▶ _Instructions to follow_: When you copy the records that follow, please keep every word exactly as it is and leave out the pictures.

▶ _Record extracts_:
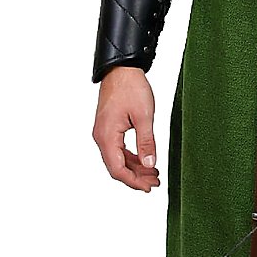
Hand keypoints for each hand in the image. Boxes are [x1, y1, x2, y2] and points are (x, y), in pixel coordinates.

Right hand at [92, 67, 159, 192]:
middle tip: (155, 182)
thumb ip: (146, 142)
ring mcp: (104, 133)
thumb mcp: (144, 116)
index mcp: (107, 136)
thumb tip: (149, 164)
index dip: (133, 181)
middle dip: (136, 177)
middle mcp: (101, 137)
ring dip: (135, 167)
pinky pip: (118, 149)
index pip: (117, 169)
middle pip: (117, 166)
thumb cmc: (131, 88)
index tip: (148, 187)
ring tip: (153, 173)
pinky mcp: (109, 128)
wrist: (121, 69)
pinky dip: (132, 157)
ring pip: (118, 159)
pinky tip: (145, 160)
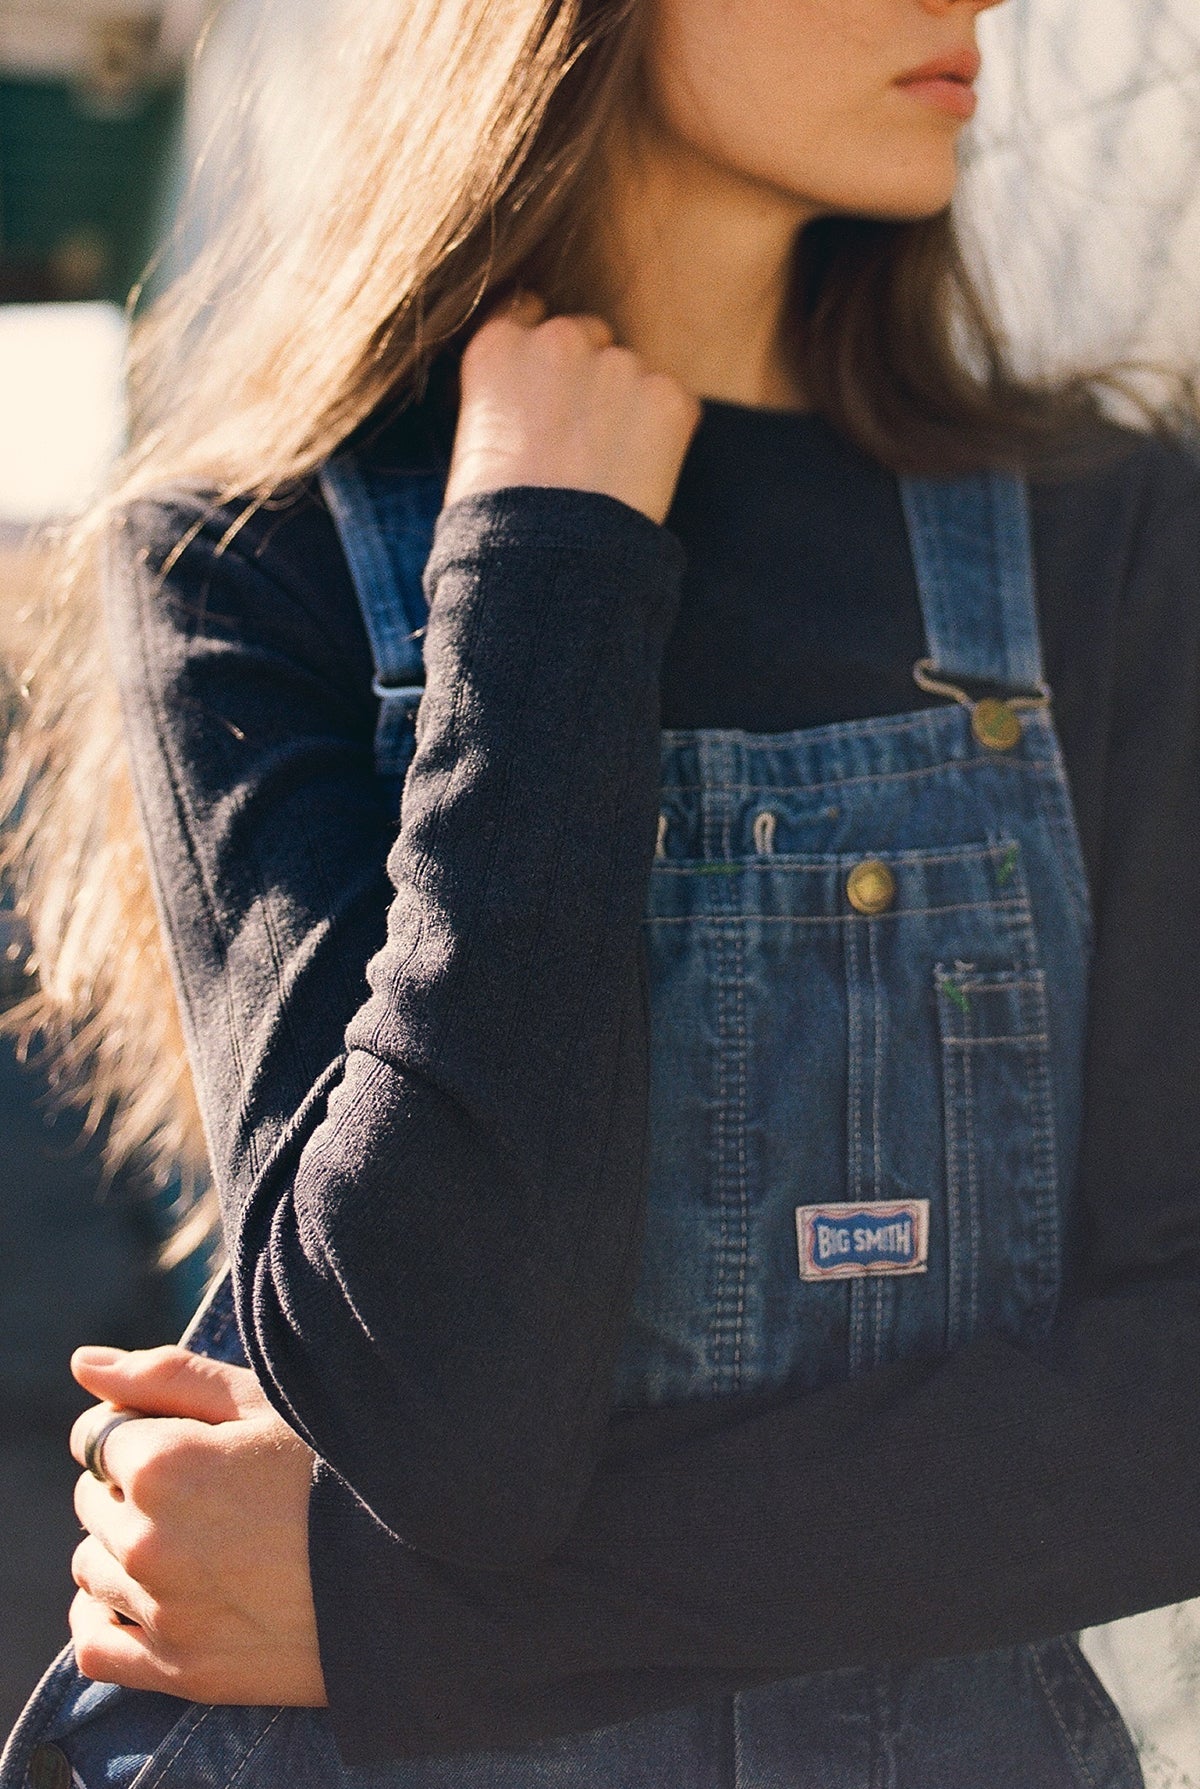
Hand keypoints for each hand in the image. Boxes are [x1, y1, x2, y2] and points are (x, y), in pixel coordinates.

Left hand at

▶ _Solution for this problem_:
Hand keypoints for each hand in the image. Boxes are [x1, y1, x2, y2] and points are (x, y), in pixel coordinates.

Right hand at [92, 67, 159, 192]:
middle tip: (155, 182)
thumb ip: (146, 142)
ring mcp: (104, 133)
thumb mcp: (144, 116)
index mcp: (107, 136)
thumb tip: (149, 164)
index dip: (133, 181)
middle dip: (136, 177)
middle mcp: (101, 137)
ring dip: (135, 167)
pinky pip: (118, 149)
index pip: (117, 169)
middle pip: (117, 166)
thumb cmc: (131, 88)
index tip: (148, 187)
ring tip: (153, 173)
pinky mcp: (109, 128)
wrist: (121, 69)
pinky dip: (132, 157)
ring pip: (118, 159)
pinky tip: (145, 160)
Hand keypoints for each hand in the image. Boxes are [x1, y1, x2, y2] and points are (x, y), in pixel coordinates.

Left hand at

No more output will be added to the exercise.